About the Translator
Sir Robert Kennaway Douglas (August 23, 1838 – May 20, 1913) was a British oriental scholar. He was born at Larkbeare House, Talaton, Devon on August 23, 1838, the fourth son of the Rev. Philip William Douglas. His father was appointed to the Chapel of ease at Escot, Ottery St. Mary, Devon, by Sir John Kennaway, Bart. His paternal grandfather was Dr. Philip Douglas, Master of Corpus Christi College, Cambridge. Douglas attended Blandford Grammar School. Douglas was in China with the consular service, from 1858 to 1865. He then became Professor of Chinese at King’s College, London. He was vice president of the Royal Asiatic Society, and the first Keeper of the British Museum’s new Department of Oriental Printed Books and Manuscripts when it was created in 1892. He was knighted in 1903 and died a decade later, on May 20, 1913.

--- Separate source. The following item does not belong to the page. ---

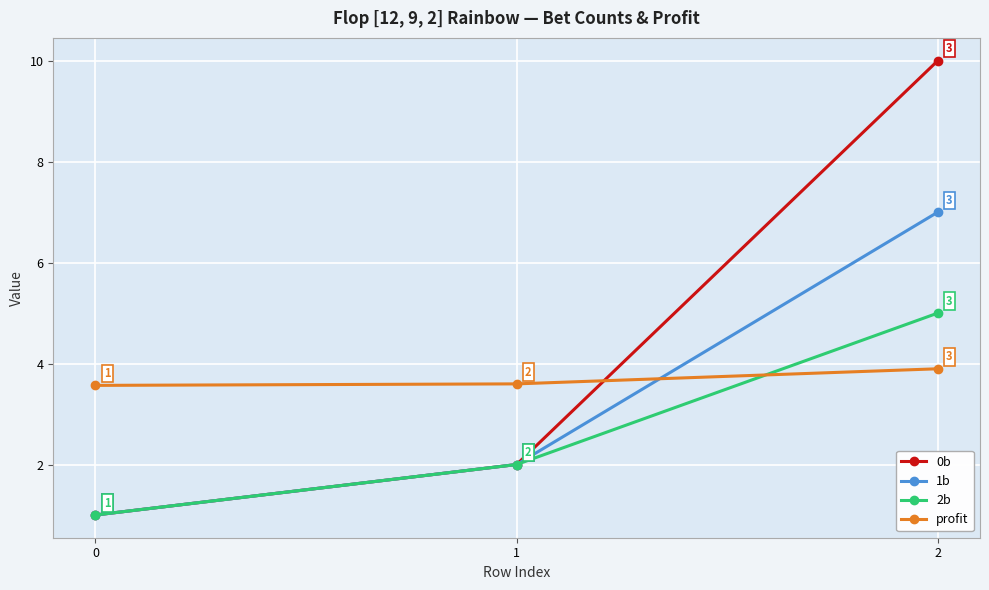

Is the value of 2b at 2 greater than the value of profit at 0?

Yes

Douglas wrote books on China, including:
Catalogue of Japanese Printed Books and Manuscripts in the Library of the British Museum, London: British Museum, 1898
Catalogue of the Printed Maps, Plans, and Charts in the British Museum, London: 1885
China, New York, P. F. Collier and Son, 1913 (The Story of Nations)
A Chinese Manual, Comprising a Condensed Grammar with Idiomatic Phrases and Dialogues, London: W. H. Allen, 1889; London: Crosby Lockwood and Son, 1904 (Text-books, Manuals, etc. in Oriental Languages)
Chinese Stories. With Illustrations, London: W. Blackwood & Sons, 1893; reprinted in revised edition: Singapore: Graham Brash, 1990
Confucianism and Taouism, With a Map, London: Society for Promoting Christian Knowledge, 1879 (Non-Christian Religious Systems)
Europe and the Far East, 1506-1912 , Cambridge: University Press, 1913; New York: G. P. Putnam’s Sons, 1913 (Cambridge Historical Series, ed. by G.W. Prothero)
The Language and Literature of China (1875), Royal Institution lectures
The Life of Genghis Khan Translated from the Chinese. With an Introduction, London: Trübner & Co., 1877
Li Hungchang, London: Bliss, Sand & Foster, 1895 (Public Men of Today)
Society in China : Illustrated from Photographs, London: Ward, Lock, & Co., 1901
Supplementary Catalogue of Chinese Books and Manuscripts in the British Museum, London: Longmans & Co., 1903
During the 1890s Douglas collaborated on short stories with Elizabeth Thomasina Meade.
He wrote articles for the Dictionary of National Biography and for the Ninth Edition (1875-1889), Tenth Edition (1902-03) and Eleventh Edition (1911) of the Encyclopædia Britannica, the latter including a long article on “China” and articles on Chinese cities (“Peking”, “Nanking”, “Shanghai”, “Tonkin”) and an article on Genghis Khan.